Over 7000 ft above sea level with amazing views of the Continental Divide, the hike to the First and Second Flatirons is one of the better hikes I’ve done in Colorado since I arrived in Denver three weeks ago. The 2.6-mile roundtrip hike climbs up the mountains behind Boulder, wraps around the second flatiron, and takes you right up to the base of the first flatiron. From the top, you could see the endless layers of the Rocky Mountains, the distinct features of the other flatirons, and Boulder down below. It is also a fun trail to hike through different terrains and viewpoints.
The Flatiron trail starts at the Chautauqua Trailhead in Chautauqua Park, about a mile from downtown Boulder and only a 45-minute drive from Denver. There’s a large parking lot and there’s no fee between Labor Day and Memorial Day.
From Chautauqua Trailhead, there’s a network of trails that takes you through the mountains. The hike to the first and second flatirons is a 2.6-mile roundtrip out-and-back trail with 1400 ft of elevation gain. The trailhead starts at 5710 ft and the trail ascends up to 7132 ft, so for people not acclimated to the altitude, like me, it could mean some heavy huffin’ and pufffin’.
The trail begins on a paved path and immediately starts to climb. It cuts through the open meadows, which when I went in April was covered in snow, and I could see the three flatirons in the distance. I was excited to hike towards them but honestly, it was a bit daunting to see how high up they were.
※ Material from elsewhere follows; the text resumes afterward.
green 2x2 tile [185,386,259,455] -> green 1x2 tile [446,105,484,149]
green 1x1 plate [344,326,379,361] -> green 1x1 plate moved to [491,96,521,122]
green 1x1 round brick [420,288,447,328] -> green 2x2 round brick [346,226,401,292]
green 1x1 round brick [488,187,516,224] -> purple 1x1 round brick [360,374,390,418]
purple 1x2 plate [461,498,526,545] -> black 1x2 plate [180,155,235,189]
The paved path ends quickly as the trail enters the woods and the landscape changes completely. We hiked through wooded areas with occasional openings of the views below and passed by a few rivers and creeks. There are a few turns along the way and they are all very clearly marked.
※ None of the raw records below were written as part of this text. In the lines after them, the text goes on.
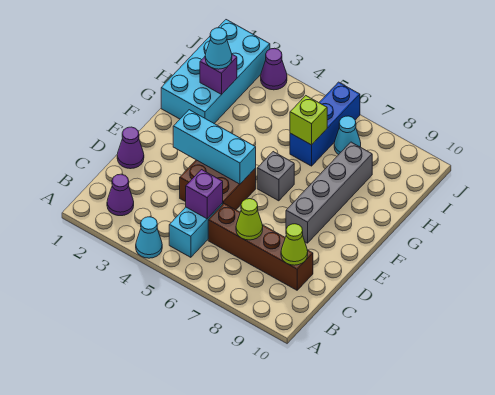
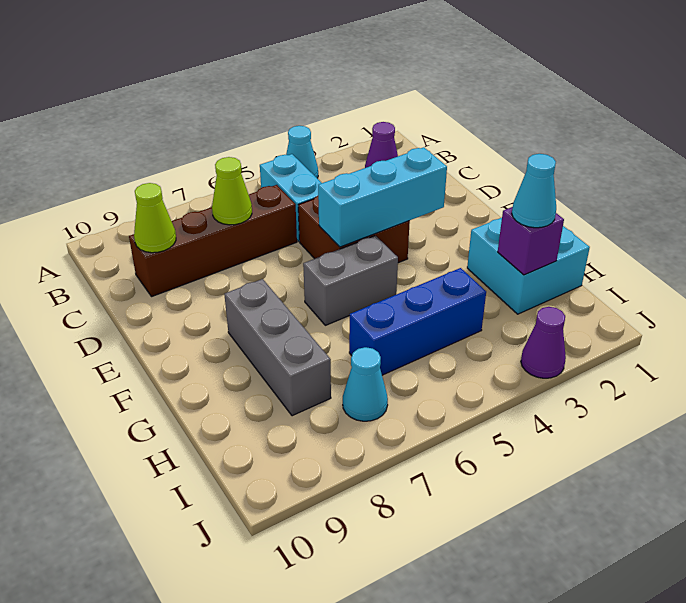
purple 1x1 brick [186,170,223,219] -> none
purple 1x1 cone [117,127,144,169] -> none
grey 1x4 brick [286,142,372,243] -> grey 1x3 brick [224,279,331,416]
grey 1x1 brick [257,152,294,201] -> grey 1x2 brick [303,236,398,325]
cyan 2x4 brick [161,20,270,123] -> cyan 2x2 brick [467,218,590,314]
blue 1x3 brick [290,82,360,166] -> blue 1x3 brick turned to [349,268,486,375]
lime 1x1 brick [290,96,327,145] -> none

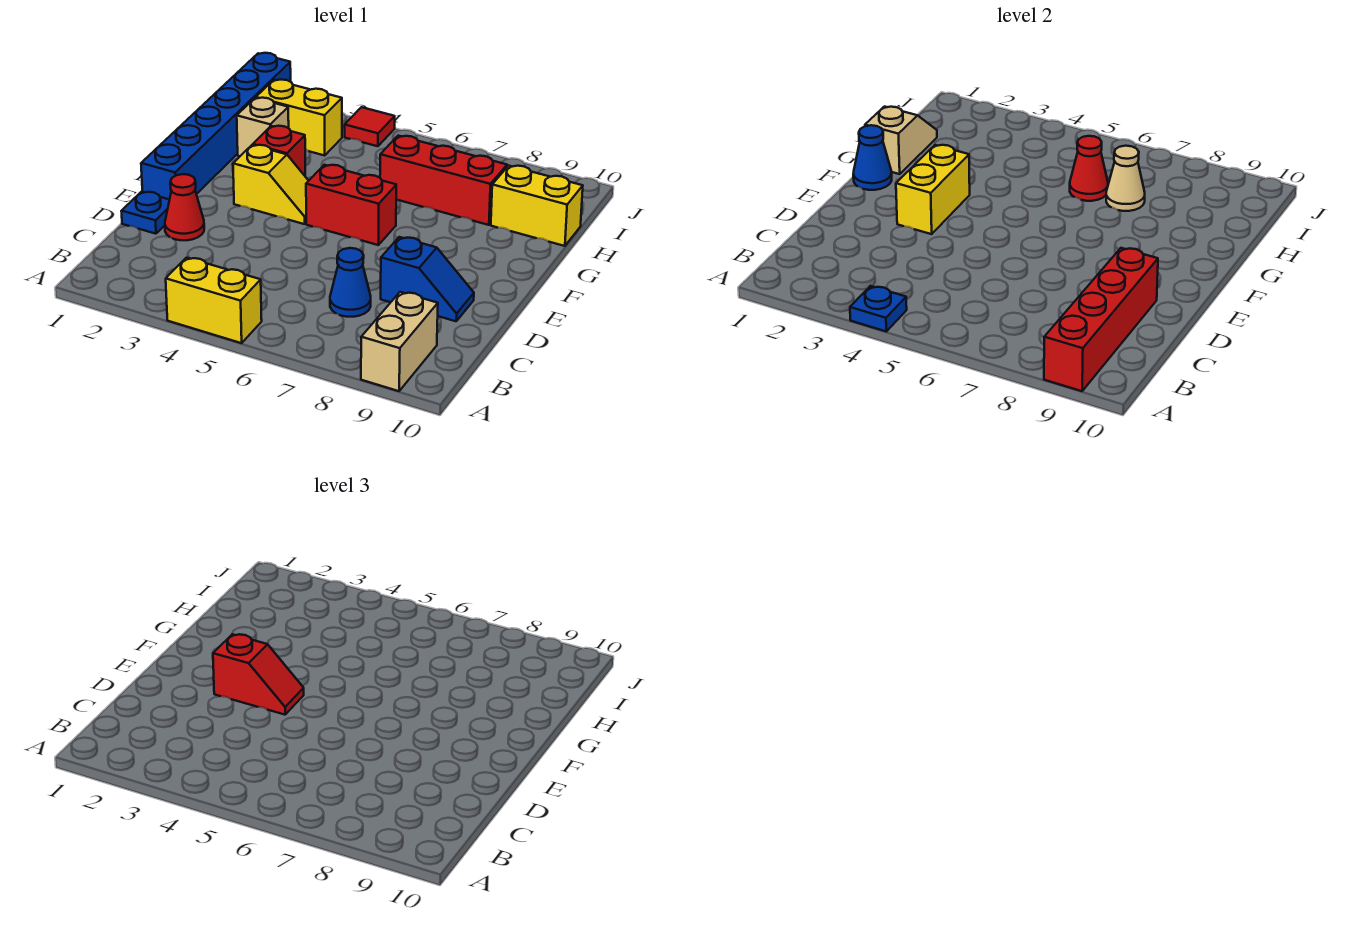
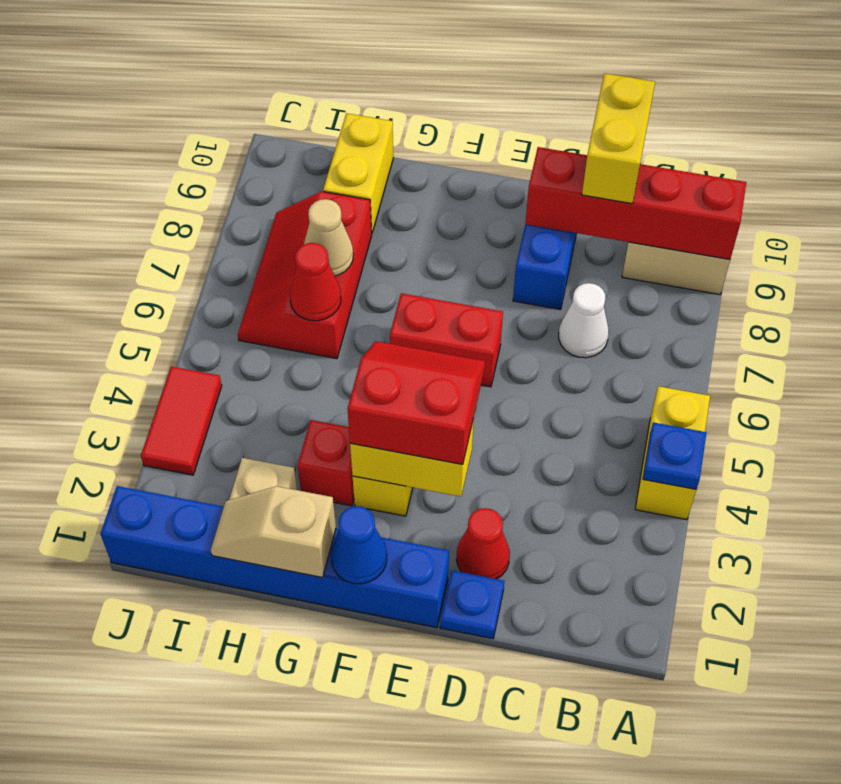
blue 1x1 cone [330,248,371,317] -> white 1x1 cone [559,283,609,358]
red 1x2 slope [213,634,304,715] -> red 2x2 slope [347,341,485,464]
red 1x2 brick [306,165,396,245] -> red 1x2 brick turned to [390,293,503,387]
yellow 1x2 brick [256,80,342,155] -> yellow 1x2 brick moved to [582,73,655,204]
red 1x1 tile [345,107,395,146] -> red 1x2 tile [141,367,222,475]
There was a section we had to climb up giant boulders, but there were well established footholds, and it was safe and easy to get past it.
The last part of the hike consists of narrow switchbacks as the trail ascends up the ridge towards the first flatiron. As soon as it plateaued, we saw the perfect view of the second flatiron, which was my favorite view of the entire hike. It was an unobstructed view of the flatiron with the Colorado mountains in the back, and the layer of snow and the flurries made it even better.
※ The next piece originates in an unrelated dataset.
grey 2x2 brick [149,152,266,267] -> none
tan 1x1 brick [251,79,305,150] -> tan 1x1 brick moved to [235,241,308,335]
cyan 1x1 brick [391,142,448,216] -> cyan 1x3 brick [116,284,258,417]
From here, the trail wraps around and takes you to the base of the first flatiron. You could see the expansive Rocky Mountains in the distance where the mountain range blends in with the clouds. The trail ends here and you could scramble along the rocks, but we decided to turn around here since the rocks were covered in snow and the views earlier were way nicer.
I thought the hike up the first and second flatirons was really fun because of the different terrains and it also had terrific views of the mountains and of Boulder. The altitude and steep elevation gain weren’t too big of an issue for us, especially since the entire trip is less than 3 miles. I would be down to hike it again in the summer and see what the flatirons look like without snow.